Okulun açılmasıyla birlikte İngiliz arkadaşlar edinmeye başlamış, çoğu vaktimi onlarla geçirir hale gelmiştim. Bunun sonucu olarak kısa zaman içinde dil bariyerini aşmış ve kendimden daha emin bir şekilde İngiliz kültürünün içine girmeye başlamıştım. Eğitim sistemleri bizimkine göre çok farklı olduğundan, bolca boş vaktim oluyordu ve bu sürelerde İngiliz arkadaşlarımla çevre şehirleri gezmeye gidiyorduk. Kendimi onlara sevdirmiştim, bunun karşılığı olarak da sürekli yeni şeyler görmem ve tatmam için planlar yapıyor, ben ise bu tekliflere 'I’m okay with it' diyerek karşılık veriyordum.

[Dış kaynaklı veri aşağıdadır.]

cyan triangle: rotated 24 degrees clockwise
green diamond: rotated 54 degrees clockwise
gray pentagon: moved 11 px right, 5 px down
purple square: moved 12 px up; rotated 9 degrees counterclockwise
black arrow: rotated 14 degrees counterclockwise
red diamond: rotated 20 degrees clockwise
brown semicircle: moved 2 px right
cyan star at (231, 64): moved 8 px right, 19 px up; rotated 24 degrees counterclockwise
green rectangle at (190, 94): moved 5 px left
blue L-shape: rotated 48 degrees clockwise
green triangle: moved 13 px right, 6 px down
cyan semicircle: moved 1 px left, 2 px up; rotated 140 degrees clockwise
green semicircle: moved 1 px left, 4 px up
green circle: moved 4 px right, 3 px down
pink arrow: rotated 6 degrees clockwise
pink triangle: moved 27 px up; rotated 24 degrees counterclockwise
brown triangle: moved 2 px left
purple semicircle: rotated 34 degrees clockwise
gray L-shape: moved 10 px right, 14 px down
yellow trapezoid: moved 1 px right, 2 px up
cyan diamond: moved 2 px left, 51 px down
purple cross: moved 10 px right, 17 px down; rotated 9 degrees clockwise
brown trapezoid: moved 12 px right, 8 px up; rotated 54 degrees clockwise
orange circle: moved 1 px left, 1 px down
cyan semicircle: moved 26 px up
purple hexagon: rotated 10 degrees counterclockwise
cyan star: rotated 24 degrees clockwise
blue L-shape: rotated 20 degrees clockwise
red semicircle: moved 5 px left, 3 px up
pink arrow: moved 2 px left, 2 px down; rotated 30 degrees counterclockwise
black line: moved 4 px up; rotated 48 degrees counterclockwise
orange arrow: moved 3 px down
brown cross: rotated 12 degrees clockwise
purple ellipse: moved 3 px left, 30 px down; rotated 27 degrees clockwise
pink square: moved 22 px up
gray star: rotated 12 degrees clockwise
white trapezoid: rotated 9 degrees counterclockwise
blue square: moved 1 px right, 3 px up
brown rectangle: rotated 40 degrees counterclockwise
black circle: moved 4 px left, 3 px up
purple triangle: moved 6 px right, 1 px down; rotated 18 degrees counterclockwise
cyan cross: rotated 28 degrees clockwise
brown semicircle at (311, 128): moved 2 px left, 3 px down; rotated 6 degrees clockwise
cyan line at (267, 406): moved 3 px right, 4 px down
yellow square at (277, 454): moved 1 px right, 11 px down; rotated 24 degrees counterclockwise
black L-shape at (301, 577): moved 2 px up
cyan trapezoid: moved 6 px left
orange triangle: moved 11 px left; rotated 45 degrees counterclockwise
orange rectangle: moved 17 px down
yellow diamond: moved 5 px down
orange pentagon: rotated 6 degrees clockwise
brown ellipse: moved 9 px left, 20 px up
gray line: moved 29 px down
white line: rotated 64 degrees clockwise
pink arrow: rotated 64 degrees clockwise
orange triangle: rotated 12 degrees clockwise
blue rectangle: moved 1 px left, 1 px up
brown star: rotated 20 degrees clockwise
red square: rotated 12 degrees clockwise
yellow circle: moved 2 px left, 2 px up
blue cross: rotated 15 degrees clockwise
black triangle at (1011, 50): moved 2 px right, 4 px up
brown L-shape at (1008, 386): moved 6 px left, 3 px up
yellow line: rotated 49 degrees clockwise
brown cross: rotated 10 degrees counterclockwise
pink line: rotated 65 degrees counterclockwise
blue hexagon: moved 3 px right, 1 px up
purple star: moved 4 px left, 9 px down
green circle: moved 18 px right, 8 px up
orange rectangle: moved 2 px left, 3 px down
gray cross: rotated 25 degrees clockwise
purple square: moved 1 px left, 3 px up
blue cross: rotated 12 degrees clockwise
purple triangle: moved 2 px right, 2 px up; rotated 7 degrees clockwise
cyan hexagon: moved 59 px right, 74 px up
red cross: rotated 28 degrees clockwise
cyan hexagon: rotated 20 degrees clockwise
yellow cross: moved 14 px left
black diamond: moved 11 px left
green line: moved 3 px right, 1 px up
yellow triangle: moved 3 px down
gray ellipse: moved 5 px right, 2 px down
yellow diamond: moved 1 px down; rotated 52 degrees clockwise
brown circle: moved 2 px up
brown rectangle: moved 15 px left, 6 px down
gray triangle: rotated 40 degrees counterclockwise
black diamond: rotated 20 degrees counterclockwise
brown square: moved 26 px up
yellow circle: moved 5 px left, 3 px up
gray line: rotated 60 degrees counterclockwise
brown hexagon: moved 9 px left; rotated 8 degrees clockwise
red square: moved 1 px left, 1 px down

"4 buçuk ayda en çok kendimi tanıdım"
Kasım ayının ortalarında Birleşik Krallığın parçası olan İskoçya’nın Glasgow ve Edinburgh şehirlerine gidip İskoç mimarisini, kültürünü ve yemeklerini öğrenme şansı elde ettim. Christmas tatilinde ise Hollanda, Belçika ve Almanya turu yapıp Londra’da bir kaç gün geçirme şansım oldu. Ocak ayında tekrar Manchester’a döndüğümde ise artık son günlerimin yaklaşmasının üzüntüsü vardı. Ama diğer taraftan kötü hava koşullarından bıkmıştım, bundan dolayı son ayımı sakin bir şekilde geçirip İngiltere maceramı sonlandırdım. Şimdi geriye dönüp baktığımda İngiltere’de geçirdiğim 4 buçuk ayın bana en çok kendimi tanıma noktasında yardımı olduğunu söylebilirim. Çünkü tamamen tek başıma, etrafımda hiç Türk olmadan bir şeyler başarıp kendimi kabul ettirmiştim ve yalnız geçirdiğim bu aylarda beni gerçekten mutlu eden şeylerin neler olduğu, mezun olduktan sonra nasıl bir rota çizmem gerektiği gibi kafamda sürekli soru işareti yaratan sorunları ortadan kaldırmıştım.
Bu yazıyı dönüşümün tam ikinci ayında yazıyorken mutlu ve mutsuz olduğum bütün günleri net şekilde hatırlayabiliyorum ve iyi ki tek başıma, “acaba para konusunda sıkıntı yaşar mıyım?” gibi sorularla birlikte İngiltere’ye gitmişim diyebiliyorum. Başta bahsettiğim zor süreçlerin hepsinde bana yardımcı olan okulumuzun Erasmus Ofisi’ne tekrardan çok teşekkür ediyor ve herhangi bir exchange programı düşünüp de kafasında soru işareti olan herkese şartlar ne olursa olsun kesinlikle gidip kendilerini geliştirmelerini, yeni yerler görmelerini ve yeni tatlar tatmalarını öneriyorum.